Saca de los ítems cada línea donde aparezca la palabra "True", y distingue entre mayúsculas y minúsculas.

[Datos de entrada]
------------------------
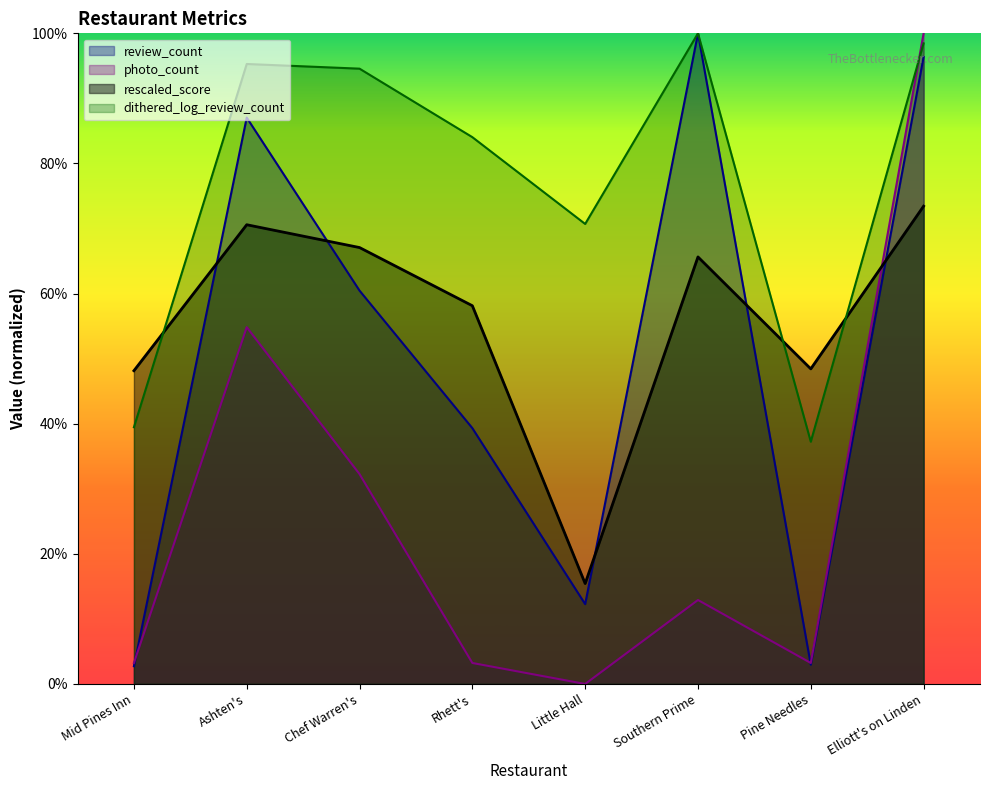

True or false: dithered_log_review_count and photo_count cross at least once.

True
------------------------
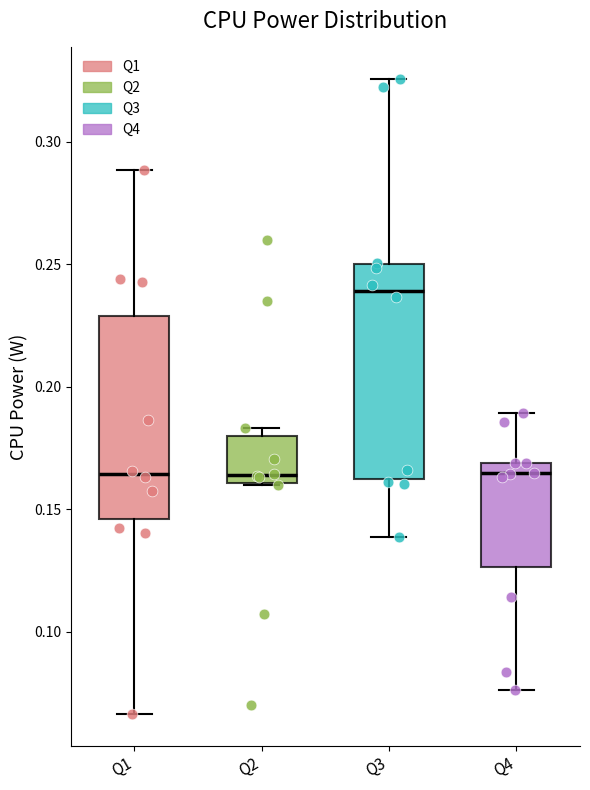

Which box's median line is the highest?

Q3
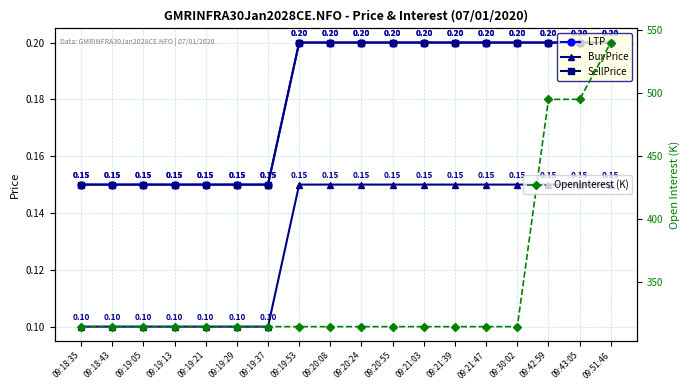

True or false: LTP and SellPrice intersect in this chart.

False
------------------------
[Resultado del ejercicio]
True or false: dithered_log_review_count and photo_count cross at least once.
True
True or false: LTP and SellPrice intersect in this chart.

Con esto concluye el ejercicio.